In a statement issued on Monday, White River Valley Supervisory Union Superintendent Bruce Labs reiterated to the school community that police had thoroughly swept the district’s buildings for hidden cameras.

“It is our understanding that everything that Mr. Stearns has been charged with took place outside of the school and outside of school hours,” Labs said. “I will be working along with our administrators and school counselors to continue to provide support to our students, faculty and staff that are affected by his actions by making several counselors available.”

“As a community, we will continue to respond to the impact of these charges. We are a strong, compassionate and resilient community with a history of a caring response to challenges on behalf of our children,” Labs continued.

Before Tomasi released Stearns on Monday, Deputy Windsor County State’s Attorney Heidi Remick and defense attorney Michael Shane argued over the bail amount, as well as conditions of release.

Remick sought $250,000 cash or surety bail, but Shane objected, saying bail in Vermont is to ensure future court appearances and that Stearns isn’t a flight risk.

“Mr. Stearns couldn’t have stronger ties (to Vermont),” Shane said, adding that Stearns currently holds a full-time job in the state.

But the new, “very serious” charges could be reason to flee, Remick said.

“The state submits (the court) should take multiplicity of offenses into account when determining flight risk,” she said.

Tomasi ultimately instituted the $25,000 bond, which is $10,000 more than the bond a different judge set at Stearns’ November arraignment on the first charges. Stearns has remained out in the community on conditions of release, two of which stipulate he possess only one cellphone and that he not have contact with juveniles under the age of 18, except for his grandchildren.

Tomasi on Monday kept the cellphone provision in place with the understanding that Stearns not take pictures or make photo-related postings to the internet, but agreed to allow Stearns to have supervised contact with all juvenile relatives.
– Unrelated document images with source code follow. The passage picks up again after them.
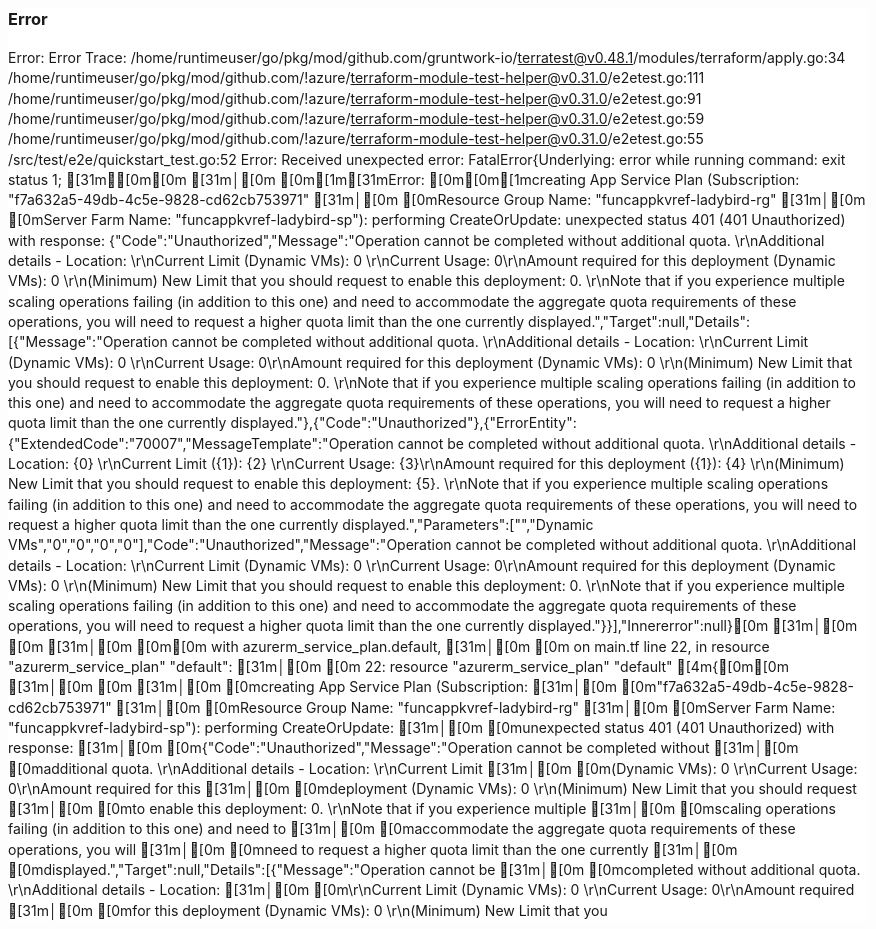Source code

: ### Error

Error:
	Error Trace:	/home/runtimeuser/go/pkg/mod/github.com/gruntwork-io/terratest@v0.48.1/modules/terraform/apply.go:34
	            				/home/runtimeuser/go/pkg/mod/github.com/!azure/terraform-module-test-helper@v0.31.0/e2etest.go:111
	            				/home/runtimeuser/go/pkg/mod/github.com/!azure/terraform-module-test-helper@v0.31.0/e2etest.go:91
	            				/home/runtimeuser/go/pkg/mod/github.com/!azure/terraform-module-test-helper@v0.31.0/e2etest.go:59
	            				/home/runtimeuser/go/pkg/mod/github.com/!azure/terraform-module-test-helper@v0.31.0/e2etest.go:55
	            				/src/test/e2e/quickstart_test.go:52
	Error:      	Received unexpected error:
	            	FatalError{Underlying: error while running command: exit status 1; [31m╷[0m[0m
	            	[31m│[0m [0m[1m[31mError: [0m[0m[1mcreating App Service Plan (Subscription: "f7a632a5-49db-4c5e-9828-cd62cb753971"
	            	[31m│[0m [0mResource Group Name: "funcappkvref-ladybird-rg"
	            	[31m│[0m [0mServer Farm Name: "funcappkvref-ladybird-sp"): performing CreateOrUpdate: unexpected status 401 (401 Unauthorized) with response: {"Code":"Unauthorized","Message":"Operation cannot be completed without additional quota. \r\nAdditional details - Location:  \r\nCurrent Limit (Dynamic VMs): 0 \r\nCurrent Usage: 0\r\nAmount required for this deployment (Dynamic VMs): 0 \r\n(Minimum) New Limit that you should request to enable this deployment: 0. \r\nNote that if you experience multiple scaling operations failing (in addition to this one) and need to accommodate the aggregate quota requirements of these operations, you will need to request a higher quota limit than the one currently displayed.","Target":null,"Details":[{"Message":"Operation cannot be completed without additional quota. \r\nAdditional details - Location:  \r\nCurrent Limit (Dynamic VMs): 0 \r\nCurrent Usage: 0\r\nAmount required for this deployment (Dynamic VMs): 0 \r\n(Minimum) New Limit that you should request to enable this deployment: 0. \r\nNote that if you experience multiple scaling operations failing (in addition to this one) and need to accommodate the aggregate quota requirements of these operations, you will need to request a higher quota limit than the one currently displayed."},{"Code":"Unauthorized"},{"ErrorEntity":{"ExtendedCode":"70007","MessageTemplate":"Operation cannot be completed without additional quota. \r\nAdditional details - Location: {0} \r\nCurrent Limit ({1}): {2} \r\nCurrent Usage: {3}\r\nAmount required for this deployment ({1}): {4} \r\n(Minimum) New Limit that you should request to enable this deployment: {5}. \r\nNote that if you experience multiple scaling operations failing (in addition to this one) and need to accommodate the aggregate quota requirements of these operations, you will need to request a higher quota limit than the one currently displayed.","Parameters":["","Dynamic VMs","0","0","0","0"],"Code":"Unauthorized","Message":"Operation cannot be completed without additional quota. \r\nAdditional details - Location:  \r\nCurrent Limit (Dynamic VMs): 0 \r\nCurrent Usage: 0\r\nAmount required for this deployment (Dynamic VMs): 0 \r\n(Minimum) New Limit that you should request to enable this deployment: 0. \r\nNote that if you experience multiple scaling operations failing (in addition to this one) and need to accommodate the aggregate quota requirements of these operations, you will need to request a higher quota limit than the one currently displayed."}}],"Innererror":null}[0m
	            	[31m│[0m [0m
	            	[31m│[0m [0m[0m  with azurerm_service_plan.default,
	            	[31m│[0m [0m  on main.tf line 22, in resource "azurerm_service_plan" "default":
	            	[31m│[0m [0m  22: resource "azurerm_service_plan" "default" [4m{[0m[0m
	            	[31m│[0m [0m
	            	[31m│[0m [0mcreating App Service Plan (Subscription:
	            	[31m│[0m [0m"f7a632a5-49db-4c5e-9828-cd62cb753971"
	            	[31m│[0m [0mResource Group Name: "funcappkvref-ladybird-rg"
	            	[31m│[0m [0mServer Farm Name: "funcappkvref-ladybird-sp"): performing CreateOrUpdate:
	            	[31m│[0m [0munexpected status 401 (401 Unauthorized) with response:
	            	[31m│[0m [0m{"Code":"Unauthorized","Message":"Operation cannot be completed without
	            	[31m│[0m [0madditional quota. \r\nAdditional details - Location:  \r\nCurrent Limit
	            	[31m│[0m [0m(Dynamic VMs): 0 \r\nCurrent Usage: 0\r\nAmount required for this
	            	[31m│[0m [0mdeployment (Dynamic VMs): 0 \r\n(Minimum) New Limit that you should request
	            	[31m│[0m [0mto enable this deployment: 0. \r\nNote that if you experience multiple
	            	[31m│[0m [0mscaling operations failing (in addition to this one) and need to
	            	[31m│[0m [0maccommodate the aggregate quota requirements of these operations, you will
	            	[31m│[0m [0mneed to request a higher quota limit than the one currently
	            	[31m│[0m [0mdisplayed.","Target":null,"Details":[{"Message":"Operation cannot be
	            	[31m│[0m [0mcompleted without additional quota. \r\nAdditional details - Location:
	            	[31m│[0m [0m\r\nCurrent Limit (Dynamic VMs): 0 \r\nCurrent Usage: 0\r\nAmount required
	            	[31m│[0m [0mfor this deployment (Dynamic VMs): 0 \r\n(Minimum) New Limit that you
That condition forced Stearns to miss the funeral of his father, who died of cardiac arrest on the day police investigated Stearns in November.

According to the affidavit, Stearns said he wished he had taken his own life before speaking with police.

Stearns resigned from his job as principal in October amid complaints from teachers about a “stressful workplace climate” at the school, a decision that followed an approved merger between the Royalton and Bethel school districts. In a resignation letter to the Royalton School Board at the time, he cited “personal and professional reasons.” That resignation was set to take effect in June.

After pleading not guilty to the November charges, Stearns resigned his position, effective immediately, in early December.

Prior to being hired as South Royalton School’s principal, Stearns worked for six years as the technical education director at River Bend Career and Technical Center in Bradford, Vt.; before that, he spent 11 years as the coordinator of work experiences for the Hartford Area Career and Technology Center.

He graduated from Whitcomb High School and Community College of Vermont, and also worked as a firefighter and EMT in Hartford from 1988 to 1997, according to his LinkedIn profile.

Stearns is next due to appear in court on Aug. 7.